### AIM
Copy out every one of the following lines without changing anything.

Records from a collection
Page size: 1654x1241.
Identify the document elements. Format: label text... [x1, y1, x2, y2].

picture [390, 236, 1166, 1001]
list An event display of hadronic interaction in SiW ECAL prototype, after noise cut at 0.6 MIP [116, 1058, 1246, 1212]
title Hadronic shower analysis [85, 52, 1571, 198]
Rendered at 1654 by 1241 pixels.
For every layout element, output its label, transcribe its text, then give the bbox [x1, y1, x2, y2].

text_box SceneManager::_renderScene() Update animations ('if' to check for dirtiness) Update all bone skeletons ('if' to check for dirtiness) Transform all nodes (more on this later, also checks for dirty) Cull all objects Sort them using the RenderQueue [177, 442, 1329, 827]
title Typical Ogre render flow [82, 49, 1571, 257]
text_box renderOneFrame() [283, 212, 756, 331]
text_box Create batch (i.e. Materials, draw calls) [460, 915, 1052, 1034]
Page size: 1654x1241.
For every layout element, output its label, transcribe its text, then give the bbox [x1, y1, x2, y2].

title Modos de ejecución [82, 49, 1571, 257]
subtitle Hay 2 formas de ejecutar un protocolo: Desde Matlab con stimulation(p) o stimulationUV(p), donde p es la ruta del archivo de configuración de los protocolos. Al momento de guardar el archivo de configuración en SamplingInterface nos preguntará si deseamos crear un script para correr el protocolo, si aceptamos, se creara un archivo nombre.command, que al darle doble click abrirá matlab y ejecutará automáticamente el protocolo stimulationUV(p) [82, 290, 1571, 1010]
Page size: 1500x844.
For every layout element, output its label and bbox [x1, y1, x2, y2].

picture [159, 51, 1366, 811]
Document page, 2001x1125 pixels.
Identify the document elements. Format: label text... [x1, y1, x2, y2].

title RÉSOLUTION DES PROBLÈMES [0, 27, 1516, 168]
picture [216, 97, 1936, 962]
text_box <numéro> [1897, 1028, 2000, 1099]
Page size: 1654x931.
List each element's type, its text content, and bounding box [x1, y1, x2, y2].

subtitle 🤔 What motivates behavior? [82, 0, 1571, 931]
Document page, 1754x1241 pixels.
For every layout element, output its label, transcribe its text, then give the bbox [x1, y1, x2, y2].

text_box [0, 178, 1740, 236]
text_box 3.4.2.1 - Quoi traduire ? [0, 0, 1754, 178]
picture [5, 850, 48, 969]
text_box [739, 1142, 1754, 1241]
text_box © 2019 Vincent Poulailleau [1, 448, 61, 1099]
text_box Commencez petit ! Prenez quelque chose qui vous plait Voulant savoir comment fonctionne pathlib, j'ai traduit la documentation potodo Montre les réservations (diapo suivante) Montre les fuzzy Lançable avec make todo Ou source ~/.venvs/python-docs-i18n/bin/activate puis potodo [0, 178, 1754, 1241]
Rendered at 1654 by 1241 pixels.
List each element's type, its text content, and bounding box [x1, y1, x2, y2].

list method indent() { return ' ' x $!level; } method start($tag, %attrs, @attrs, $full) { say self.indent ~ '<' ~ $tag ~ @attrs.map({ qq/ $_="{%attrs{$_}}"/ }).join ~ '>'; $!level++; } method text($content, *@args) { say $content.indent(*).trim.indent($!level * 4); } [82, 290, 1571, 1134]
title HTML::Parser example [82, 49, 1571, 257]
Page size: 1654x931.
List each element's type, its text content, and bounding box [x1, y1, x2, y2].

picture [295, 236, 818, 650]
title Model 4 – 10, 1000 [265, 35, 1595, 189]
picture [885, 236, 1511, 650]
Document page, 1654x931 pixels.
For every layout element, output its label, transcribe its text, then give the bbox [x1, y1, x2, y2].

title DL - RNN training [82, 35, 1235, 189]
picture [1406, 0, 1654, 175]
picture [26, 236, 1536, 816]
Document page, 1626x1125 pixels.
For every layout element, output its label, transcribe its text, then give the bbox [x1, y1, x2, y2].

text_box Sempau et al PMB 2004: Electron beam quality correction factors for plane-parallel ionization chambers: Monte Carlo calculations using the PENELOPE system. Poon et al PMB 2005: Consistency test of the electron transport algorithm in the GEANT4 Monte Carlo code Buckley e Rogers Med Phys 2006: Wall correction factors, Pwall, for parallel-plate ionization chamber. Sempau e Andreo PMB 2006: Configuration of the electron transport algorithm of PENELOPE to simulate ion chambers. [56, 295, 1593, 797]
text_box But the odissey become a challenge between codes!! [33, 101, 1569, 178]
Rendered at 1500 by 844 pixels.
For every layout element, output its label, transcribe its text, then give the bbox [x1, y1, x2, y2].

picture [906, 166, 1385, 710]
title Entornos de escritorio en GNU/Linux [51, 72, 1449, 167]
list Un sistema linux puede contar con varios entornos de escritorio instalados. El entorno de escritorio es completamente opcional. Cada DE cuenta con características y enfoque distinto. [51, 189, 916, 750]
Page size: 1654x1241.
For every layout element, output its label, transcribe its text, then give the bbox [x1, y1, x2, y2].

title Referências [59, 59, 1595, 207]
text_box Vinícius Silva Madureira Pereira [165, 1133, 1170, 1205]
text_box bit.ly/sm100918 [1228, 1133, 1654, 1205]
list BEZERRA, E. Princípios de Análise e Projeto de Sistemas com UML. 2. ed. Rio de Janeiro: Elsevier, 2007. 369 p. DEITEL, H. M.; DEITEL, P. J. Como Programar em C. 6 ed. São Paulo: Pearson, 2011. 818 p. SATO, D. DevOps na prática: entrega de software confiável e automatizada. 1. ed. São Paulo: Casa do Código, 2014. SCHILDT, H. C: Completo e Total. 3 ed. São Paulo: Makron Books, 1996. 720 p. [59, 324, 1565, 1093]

### RESPONSE
Page size: 1654x1241.
Identify the document elements. Format: label text... [x1, y1, x2, y2].

picture [390, 236, 1166, 1001]
list An event display of hadronic interaction in SiW ECAL prototype, after noise cut at 0.6 MIP [116, 1058, 1246, 1212]
title Hadronic shower analysis [85, 52, 1571, 198]
Rendered at 1654 by 1241 pixels.
For every layout element, output its label, transcribe its text, then give the bbox [x1, y1, x2, y2].

text_box SceneManager::_renderScene() Update animations ('if' to check for dirtiness) Update all bone skeletons ('if' to check for dirtiness) Transform all nodes (more on this later, also checks for dirty) Cull all objects Sort them using the RenderQueue [177, 442, 1329, 827]
title Typical Ogre render flow [82, 49, 1571, 257]
text_box renderOneFrame() [283, 212, 756, 331]
text_box Create batch (i.e. Materials, draw calls) [460, 915, 1052, 1034]
Page size: 1654x1241.
For every layout element, output its label, transcribe its text, then give the bbox [x1, y1, x2, y2].

title Modos de ejecución [82, 49, 1571, 257]
subtitle Hay 2 formas de ejecutar un protocolo: Desde Matlab con stimulation(p) o stimulationUV(p), donde p es la ruta del archivo de configuración de los protocolos. Al momento de guardar el archivo de configuración en SamplingInterface nos preguntará si deseamos crear un script para correr el protocolo, si aceptamos, se creara un archivo nombre.command, que al darle doble click abrirá matlab y ejecutará automáticamente el protocolo stimulationUV(p) [82, 290, 1571, 1010]
Page size: 1500x844.
For every layout element, output its label and bbox [x1, y1, x2, y2].

picture [159, 51, 1366, 811]
Document page, 2001x1125 pixels.
Identify the document elements. Format: label text... [x1, y1, x2, y2].

title RÉSOLUTION DES PROBLÈMES [0, 27, 1516, 168]
picture [216, 97, 1936, 962]
text_box <numéro> [1897, 1028, 2000, 1099]
Page size: 1654x931.
List each element's type, its text content, and bounding box [x1, y1, x2, y2].

subtitle 🤔 What motivates behavior? [82, 0, 1571, 931]
Document page, 1754x1241 pixels.
For every layout element, output its label, transcribe its text, then give the bbox [x1, y1, x2, y2].

text_box [0, 178, 1740, 236]
text_box 3.4.2.1 - Quoi traduire ? [0, 0, 1754, 178]
picture [5, 850, 48, 969]
text_box [739, 1142, 1754, 1241]
text_box © 2019 Vincent Poulailleau [1, 448, 61, 1099]
text_box Commencez petit ! Prenez quelque chose qui vous plait Voulant savoir comment fonctionne pathlib, j'ai traduit la documentation potodo Montre les réservations (diapo suivante) Montre les fuzzy Lançable avec make todo Ou source ~/.venvs/python-docs-i18n/bin/activate puis potodo [0, 178, 1754, 1241]
Rendered at 1654 by 1241 pixels.
List each element's type, its text content, and bounding box [x1, y1, x2, y2].

list method indent() { return ' ' x $!level; } method start($tag, %attrs, @attrs, $full) { say self.indent ~ '<' ~ $tag ~ @attrs.map({ qq/ $_="{%attrs{$_}}"/ }).join ~ '>'; $!level++; } method text($content, *@args) { say $content.indent(*).trim.indent($!level * 4); } [82, 290, 1571, 1134]
title HTML::Parser example [82, 49, 1571, 257]
Page size: 1654x931.
List each element's type, its text content, and bounding box [x1, y1, x2, y2].

picture [295, 236, 818, 650]
title Model 4 – 10, 1000 [265, 35, 1595, 189]
picture [885, 236, 1511, 650]
Document page, 1654x931 pixels.
For every layout element, output its label, transcribe its text, then give the bbox [x1, y1, x2, y2].

title DL - RNN training [82, 35, 1235, 189]
picture [1406, 0, 1654, 175]
picture [26, 236, 1536, 816]
Document page, 1626x1125 pixels.
For every layout element, output its label, transcribe its text, then give the bbox [x1, y1, x2, y2].

text_box Sempau et al PMB 2004: Electron beam quality correction factors for plane-parallel ionization chambers: Monte Carlo calculations using the PENELOPE system. Poon et al PMB 2005: Consistency test of the electron transport algorithm in the GEANT4 Monte Carlo code Buckley e Rogers Med Phys 2006: Wall correction factors, Pwall, for parallel-plate ionization chamber. Sempau e Andreo PMB 2006: Configuration of the electron transport algorithm of PENELOPE to simulate ion chambers. [56, 295, 1593, 797]
text_box But the odissey become a challenge between codes!! [33, 101, 1569, 178]
Rendered at 1500 by 844 pixels.
For every layout element, output its label, transcribe its text, then give the bbox [x1, y1, x2, y2].

picture [906, 166, 1385, 710]
title Entornos de escritorio en GNU/Linux [51, 72, 1449, 167]
list Un sistema linux puede contar con varios entornos de escritorio instalados. El entorno de escritorio es completamente opcional. Cada DE cuenta con características y enfoque distinto. [51, 189, 916, 750]
Page size: 1654x1241.
For every layout element, output its label, transcribe its text, then give the bbox [x1, y1, x2, y2].

title Referências [59, 59, 1595, 207]
text_box Vinícius Silva Madureira Pereira [165, 1133, 1170, 1205]
text_box bit.ly/sm100918 [1228, 1133, 1654, 1205]
list BEZERRA, E. Princípios de Análise e Projeto de Sistemas com UML. 2. ed. Rio de Janeiro: Elsevier, 2007. 369 p. DEITEL, H. M.; DEITEL, P. J. Como Programar em C. 6 ed. São Paulo: Pearson, 2011. 818 p. SATO, D. DevOps na prática: entrega de software confiável e automatizada. 1. ed. São Paulo: Casa do Código, 2014. SCHILDT, H. C: Completo e Total. 3 ed. São Paulo: Makron Books, 1996. 720 p. [59, 324, 1565, 1093]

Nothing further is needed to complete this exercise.